====== Supplied records ======

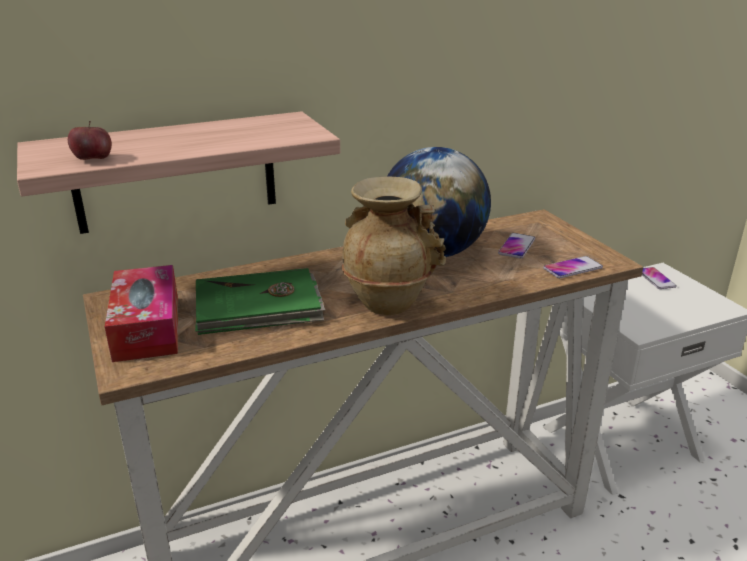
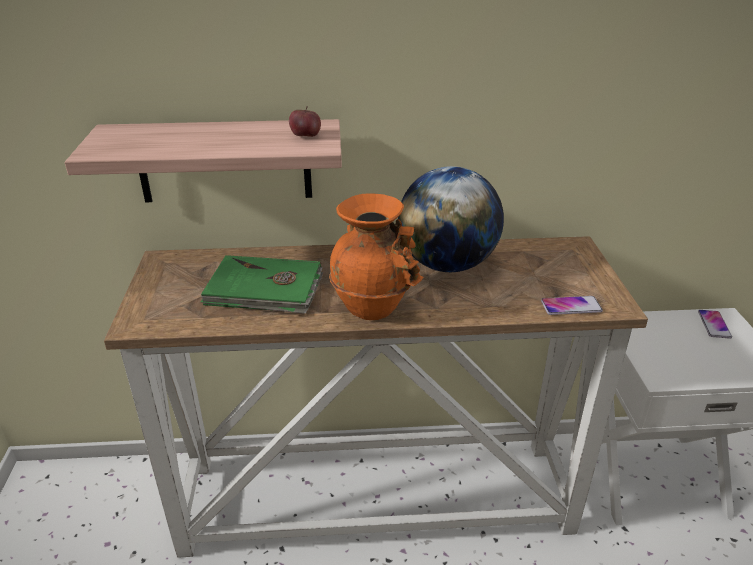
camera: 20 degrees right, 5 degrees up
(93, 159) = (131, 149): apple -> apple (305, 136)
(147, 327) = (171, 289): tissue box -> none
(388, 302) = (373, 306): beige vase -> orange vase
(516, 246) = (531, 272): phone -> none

======
====== Supplied records ======

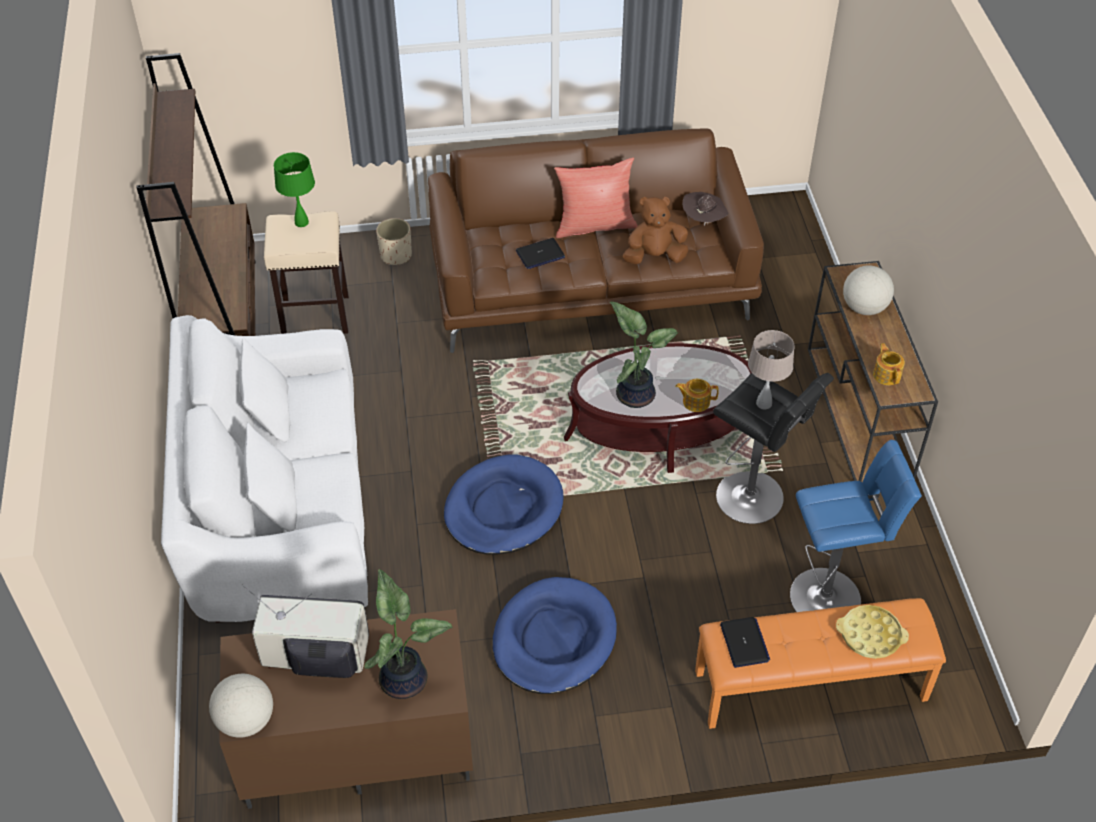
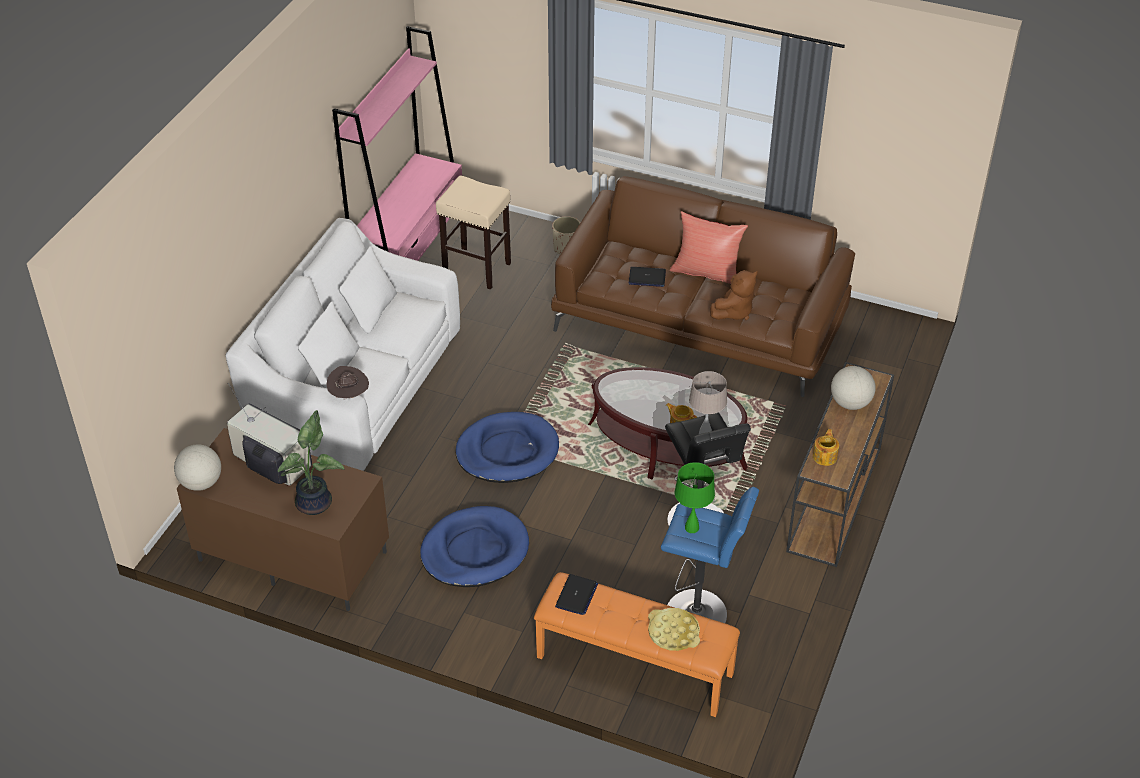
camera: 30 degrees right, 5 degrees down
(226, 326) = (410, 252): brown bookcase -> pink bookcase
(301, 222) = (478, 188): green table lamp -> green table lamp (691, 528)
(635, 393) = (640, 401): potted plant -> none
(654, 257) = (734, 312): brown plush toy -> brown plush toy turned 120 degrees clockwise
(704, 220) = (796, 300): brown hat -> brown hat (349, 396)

======

Assigned task - Set down, exactly as they stand above, the lines starting with the line with "camera: 20 degrees right, 5 degrees up" and going on through the line with "(516, 246) = (531, 272): phone -> none", and no others.

Solution to this exercise -
camera: 20 degrees right, 5 degrees up
(93, 159) = (131, 149): apple -> apple (305, 136)
(147, 327) = (171, 289): tissue box -> none
(388, 302) = (373, 306): beige vase -> orange vase
(516, 246) = (531, 272): phone -> none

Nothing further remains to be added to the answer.